**Provided records**
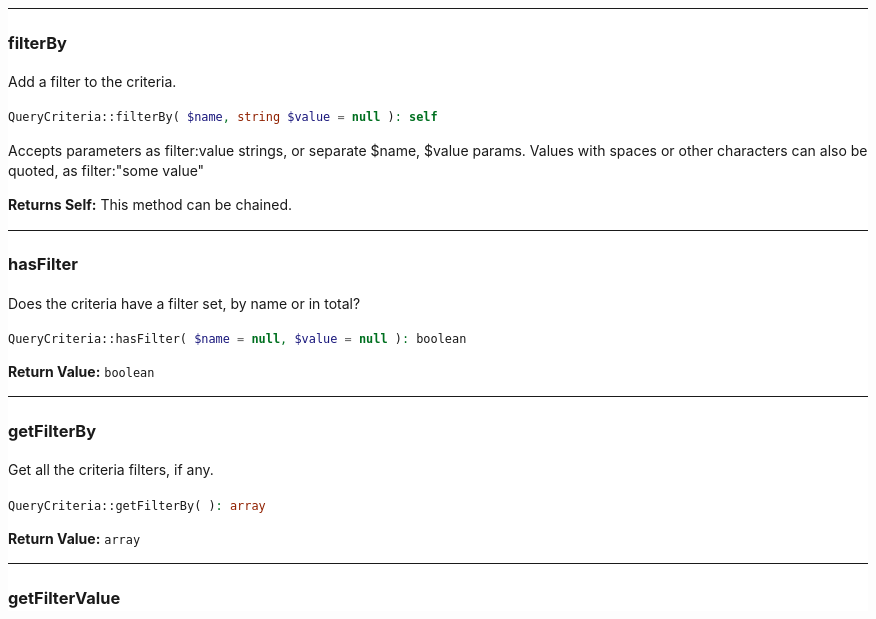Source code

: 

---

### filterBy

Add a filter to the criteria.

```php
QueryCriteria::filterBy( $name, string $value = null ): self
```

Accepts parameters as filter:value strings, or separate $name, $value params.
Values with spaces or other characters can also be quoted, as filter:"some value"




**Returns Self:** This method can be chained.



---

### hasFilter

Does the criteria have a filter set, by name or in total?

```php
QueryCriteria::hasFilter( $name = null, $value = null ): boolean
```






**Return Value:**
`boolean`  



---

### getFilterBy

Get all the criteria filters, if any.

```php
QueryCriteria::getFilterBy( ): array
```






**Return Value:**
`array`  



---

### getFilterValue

**Problem statement**
Please return a copy of each line in the entries that has the string "QueryCriteria".

**Solved problem**
QueryCriteria::filterBy( $name, string $value = null ): self
QueryCriteria::hasFilter( $name = null, $value = null ): boolean
QueryCriteria::getFilterBy( ): array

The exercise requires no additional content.